Mar 8, 2019

A few years ago, I was wearing a pair of jeans that were too long.  I rolled up the cuffs and was heading down the stairs in my home when my toe caught the rolled up cuff.  I fell head first down the stairs and bashed into the wall below.  Thankfully, I was not hurt.  After the fall, it took me a while before I was able to go down any staircase without fear.  Now—three years later—I hold onto the railing very tightly whenever I go down any stairs.

The fear of falling as we age is a very real concern.  I think we all can tell a story of a friend or loved one who fell and experienced a life-changing injury.  The National Institute on Aging reports that more than one in three people age 65 years or older falls each year.  For an older person, a fall can be the start of serious problems, such as injury, a hospital stay, or even disability.

Concern about falling can lead an older person to avoid activities such as walking, shopping, or taking part in social activities—even if they haven’t fallen previously.  The irony is that the likelihood of falling increases if a person doesn’t stay active.  If they allow fear to keep them inactive at home, they are more likely to fall.

There are several factors that help explain why older people are at higher risk for falling.  Poor eyesight can make it difficult to see a step, a throw rug, or a toy on the floor.  Certain medical conditions or medications can cause dizziness.

A person can lower their chances of falling.  Some falls don’t “just happen.” Here are a few tips to help you avoid falls:

  • Stay physically active. Talk to your doctor about what you can do safely to stay active.
  • Have your eyes and hearing tested. When you get new eyeglasses or contact lenses, take time to get used to them.
  • Find out about the side effects of medicines you take. If a drug makes you sleepy or dizzy, tell your doctor or pharmacist.
  • Get enough sleep.
  • Limit the amount of alcohol you drink.
  • Stand up slowly.
  • Use a cane or walker if you need help feeling steady when you walk.

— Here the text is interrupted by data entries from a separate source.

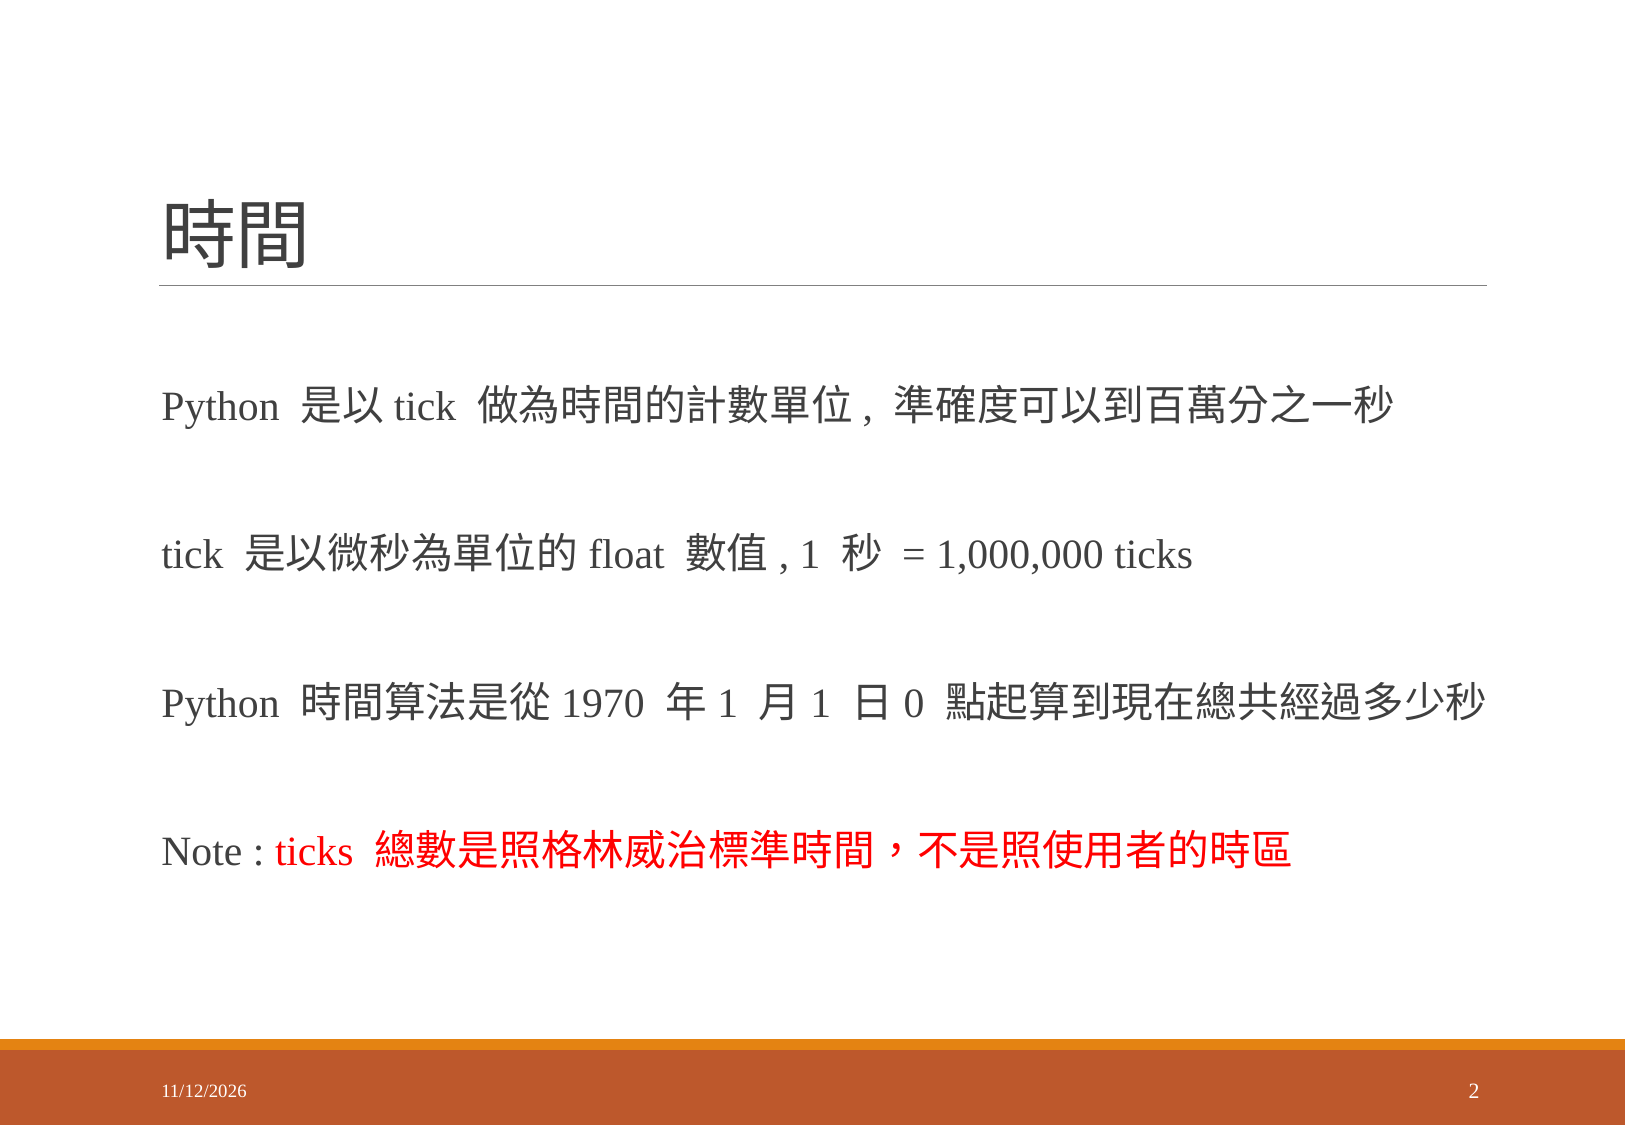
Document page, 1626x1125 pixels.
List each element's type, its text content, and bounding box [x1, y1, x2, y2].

title 時間 [146, 47, 1487, 285]
list Python 是以tick 做為時間的計數單位, 準確度可以到百萬分之一秒 tick 是以微秒為單位的float 數值, 1 秒 = 1,000,000 ticks Python 時間算法是從1970 年1 月1 日0 點起算到現在總共經過多少秒 Note : ticks 總數是照格林威治標準時間，不是照使用者的時區 [146, 302, 1586, 1039]
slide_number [146, 1059, 476, 1120]
slide_number 2 [1319, 1059, 1495, 1120]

Again, you should speak with your doctor to learn which might be best for you.
  • Be very careful when walking on wet or icy surfaces.
  • Wear non-skid, rubber-soled, low-heeled shoes, or lace-up shoes with non-skid soles that fully support your feet.
  • Don’t walk on stairs or floors in socks or in shoes or slippers with smooth soles.
  • Be careful about long dresses or slacks that could trip you. 

There are many ways you can make your home safer.  Just a few include:

  • Keep cords away from areas where you walk
  • Remove loose carpets and rugs or tack down the carpets and only use rugs with non-skid backing
  • Add lights in dimly lit areas and at the top and bottom of stairs
  • Use nightlights in bedrooms, halls, and bathrooms
  • Clean up clutter – especially near staircases
  • Put handrails on both sides of any steps or stairs in or outside of your home
  • Add grab bars near the toilet and bathtub, and no-slip decals or a rubber mat in the tub or shower

If you are concerned about falling, you can register for an emergency response system. If you fall or need emergency help, you push a button on a special necklace or bracelet to alert 911. There is a fee for this service, and it is not always covered by insurance. You can call SeniorCare’s Information & Referral Department to get a list of services available in our area.

Always tell your doctor if you have fallen since your last checkup, even if you weren’t hurt. A fall can alert your doctor to a new medical problem or problems with your medications or eyesight that can be corrected. Your doctor may suggest physical therapy, a walking aid, or other steps to help prevent future falls.

At this moment, the icy conditions outside are treacherous.  Hopefully, spring will arrive shortly and all the snow and ice will be a memory until next winter.  Until then, tread carefully when you walk outside.